▶ _What to work on_:
Look through the records and copy each line with the string "шруса" in it.
****
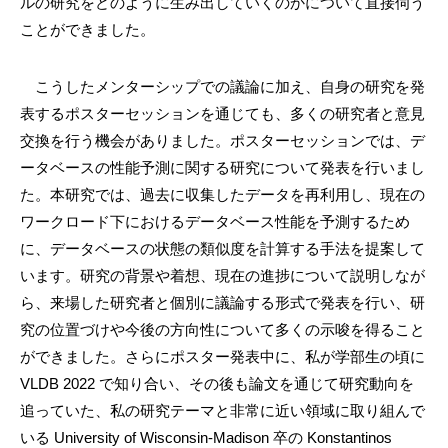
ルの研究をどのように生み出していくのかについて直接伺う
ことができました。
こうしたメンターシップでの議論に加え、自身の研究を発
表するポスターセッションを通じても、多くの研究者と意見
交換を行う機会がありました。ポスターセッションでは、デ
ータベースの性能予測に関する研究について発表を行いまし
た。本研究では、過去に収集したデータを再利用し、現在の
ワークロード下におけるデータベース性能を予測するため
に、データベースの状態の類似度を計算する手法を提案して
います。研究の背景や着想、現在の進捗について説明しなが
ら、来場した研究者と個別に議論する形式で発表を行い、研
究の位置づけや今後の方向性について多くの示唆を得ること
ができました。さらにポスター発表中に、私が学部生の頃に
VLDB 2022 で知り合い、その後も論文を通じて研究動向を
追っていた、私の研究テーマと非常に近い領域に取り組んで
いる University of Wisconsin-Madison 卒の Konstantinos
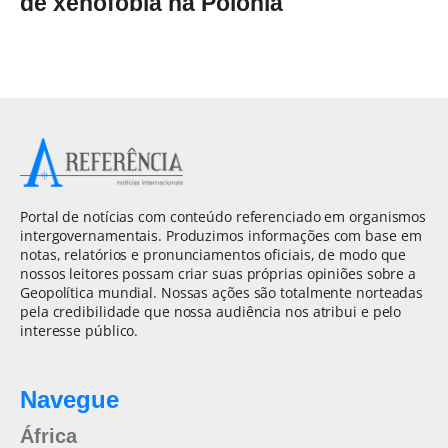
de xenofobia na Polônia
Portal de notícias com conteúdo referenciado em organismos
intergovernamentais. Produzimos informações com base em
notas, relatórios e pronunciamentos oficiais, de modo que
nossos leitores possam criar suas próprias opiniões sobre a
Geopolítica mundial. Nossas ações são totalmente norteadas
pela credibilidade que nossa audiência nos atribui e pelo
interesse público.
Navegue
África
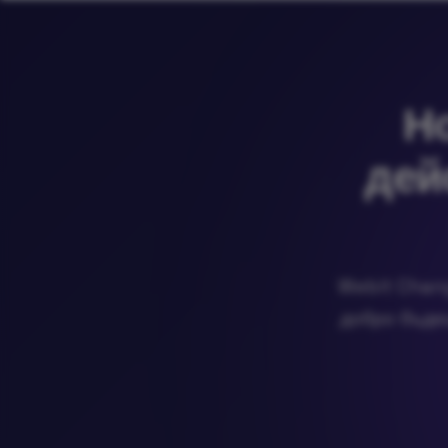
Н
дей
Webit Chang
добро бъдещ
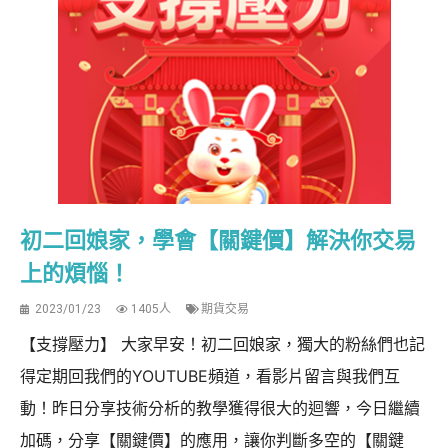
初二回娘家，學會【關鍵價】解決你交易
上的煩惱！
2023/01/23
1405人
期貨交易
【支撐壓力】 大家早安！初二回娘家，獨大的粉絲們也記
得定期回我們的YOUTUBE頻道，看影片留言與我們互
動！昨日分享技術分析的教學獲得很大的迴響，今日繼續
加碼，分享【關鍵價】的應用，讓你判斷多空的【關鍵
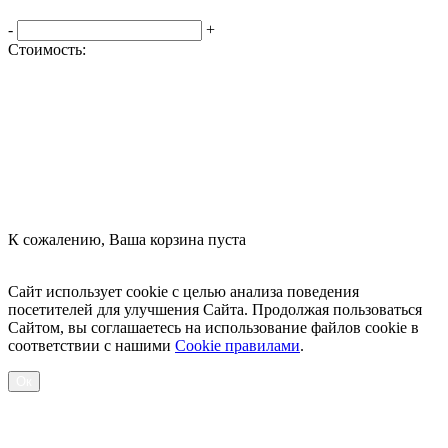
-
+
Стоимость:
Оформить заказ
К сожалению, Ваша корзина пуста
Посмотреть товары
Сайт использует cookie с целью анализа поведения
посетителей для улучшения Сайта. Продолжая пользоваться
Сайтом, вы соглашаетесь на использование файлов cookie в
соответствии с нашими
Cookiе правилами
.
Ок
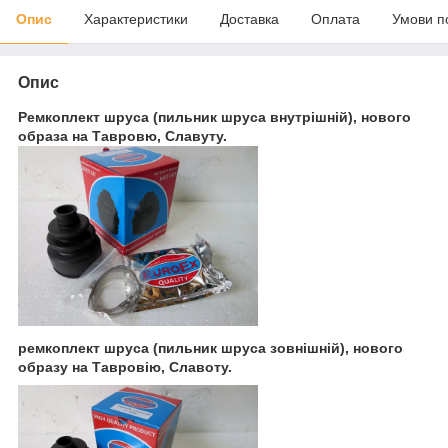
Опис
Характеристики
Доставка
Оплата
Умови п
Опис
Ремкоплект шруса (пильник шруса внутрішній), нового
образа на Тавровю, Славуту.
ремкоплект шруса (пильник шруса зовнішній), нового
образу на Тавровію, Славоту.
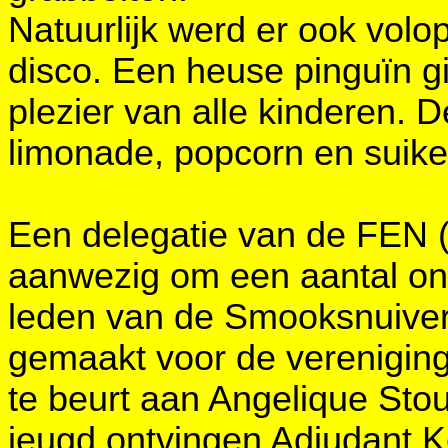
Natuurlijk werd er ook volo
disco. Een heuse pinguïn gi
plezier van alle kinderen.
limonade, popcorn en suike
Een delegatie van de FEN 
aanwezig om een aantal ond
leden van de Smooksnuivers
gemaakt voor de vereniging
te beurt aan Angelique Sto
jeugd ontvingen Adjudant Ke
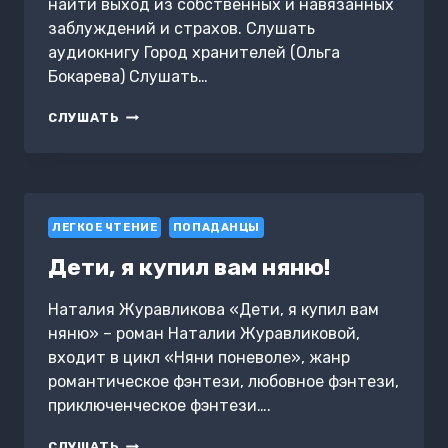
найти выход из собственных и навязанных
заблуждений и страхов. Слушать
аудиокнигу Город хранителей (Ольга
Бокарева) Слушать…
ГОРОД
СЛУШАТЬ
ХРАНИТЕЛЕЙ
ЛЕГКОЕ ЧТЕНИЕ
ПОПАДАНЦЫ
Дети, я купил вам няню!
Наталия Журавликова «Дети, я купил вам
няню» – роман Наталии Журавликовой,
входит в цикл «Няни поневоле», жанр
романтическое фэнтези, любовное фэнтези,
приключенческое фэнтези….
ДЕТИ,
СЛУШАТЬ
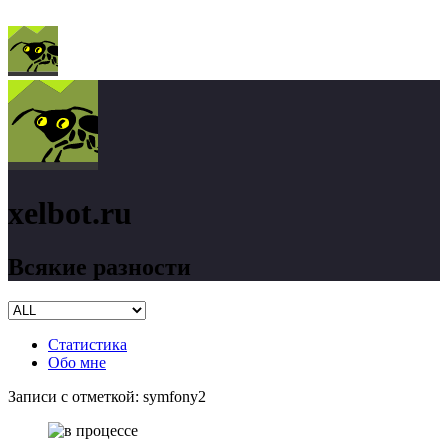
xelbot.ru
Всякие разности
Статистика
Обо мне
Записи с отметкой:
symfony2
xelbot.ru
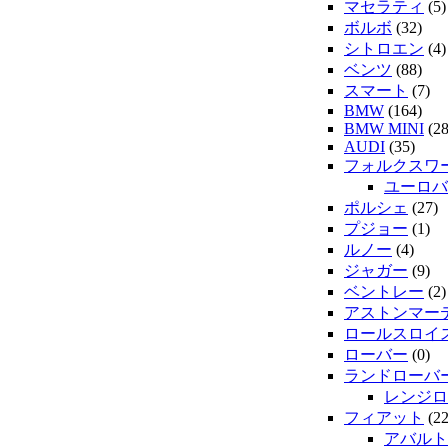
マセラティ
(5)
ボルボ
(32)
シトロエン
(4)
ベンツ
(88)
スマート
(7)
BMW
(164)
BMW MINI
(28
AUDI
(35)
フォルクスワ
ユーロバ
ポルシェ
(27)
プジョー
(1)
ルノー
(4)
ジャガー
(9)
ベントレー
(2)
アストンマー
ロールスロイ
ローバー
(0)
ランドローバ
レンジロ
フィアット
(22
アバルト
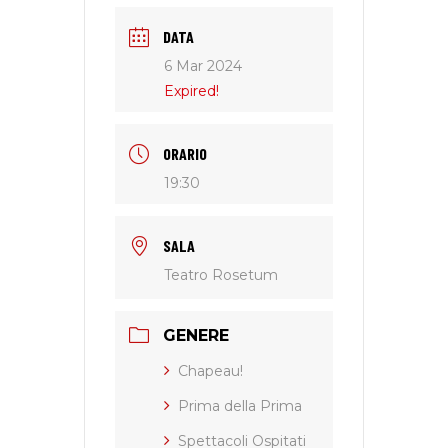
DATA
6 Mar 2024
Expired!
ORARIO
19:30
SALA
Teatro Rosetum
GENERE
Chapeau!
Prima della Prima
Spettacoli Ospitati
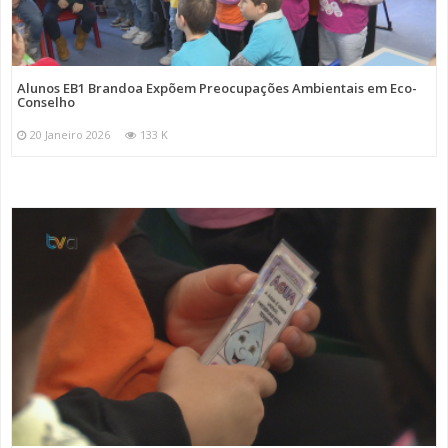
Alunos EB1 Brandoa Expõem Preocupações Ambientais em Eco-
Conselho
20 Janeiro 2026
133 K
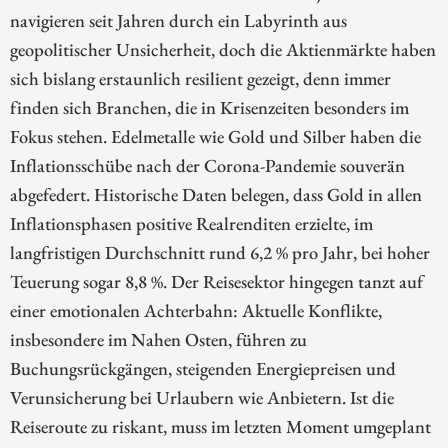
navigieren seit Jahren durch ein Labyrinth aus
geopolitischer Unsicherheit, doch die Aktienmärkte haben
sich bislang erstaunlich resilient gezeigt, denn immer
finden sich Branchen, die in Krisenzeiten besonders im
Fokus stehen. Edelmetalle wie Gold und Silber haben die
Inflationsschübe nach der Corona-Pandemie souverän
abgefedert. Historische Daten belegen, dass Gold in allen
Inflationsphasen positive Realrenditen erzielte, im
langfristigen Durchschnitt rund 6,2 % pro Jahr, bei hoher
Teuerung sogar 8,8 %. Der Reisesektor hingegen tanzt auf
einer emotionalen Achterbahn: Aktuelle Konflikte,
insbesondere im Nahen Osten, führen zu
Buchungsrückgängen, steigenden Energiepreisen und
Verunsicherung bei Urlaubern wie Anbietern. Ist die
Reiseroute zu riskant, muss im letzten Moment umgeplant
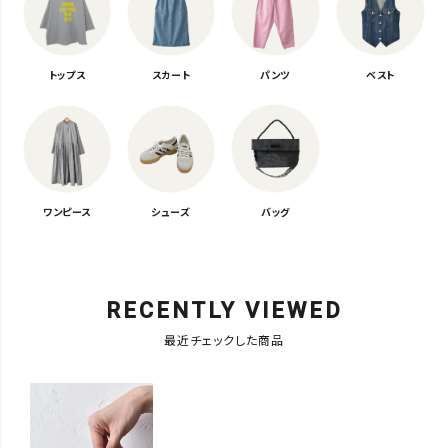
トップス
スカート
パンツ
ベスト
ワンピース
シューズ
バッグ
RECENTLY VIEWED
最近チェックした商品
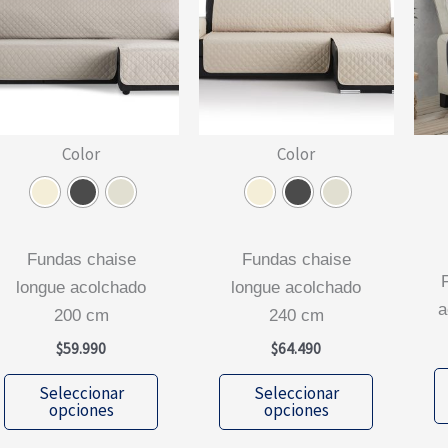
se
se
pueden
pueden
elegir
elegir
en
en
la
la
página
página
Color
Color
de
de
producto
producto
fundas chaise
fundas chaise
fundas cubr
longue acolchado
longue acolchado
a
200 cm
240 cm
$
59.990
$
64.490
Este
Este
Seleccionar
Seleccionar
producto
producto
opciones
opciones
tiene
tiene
****
▶ _Task solution_:
Ремкоплект шруса (пильник шруса внутрішній), нового
ремкоплект шруса (пильник шруса зовнішній), нового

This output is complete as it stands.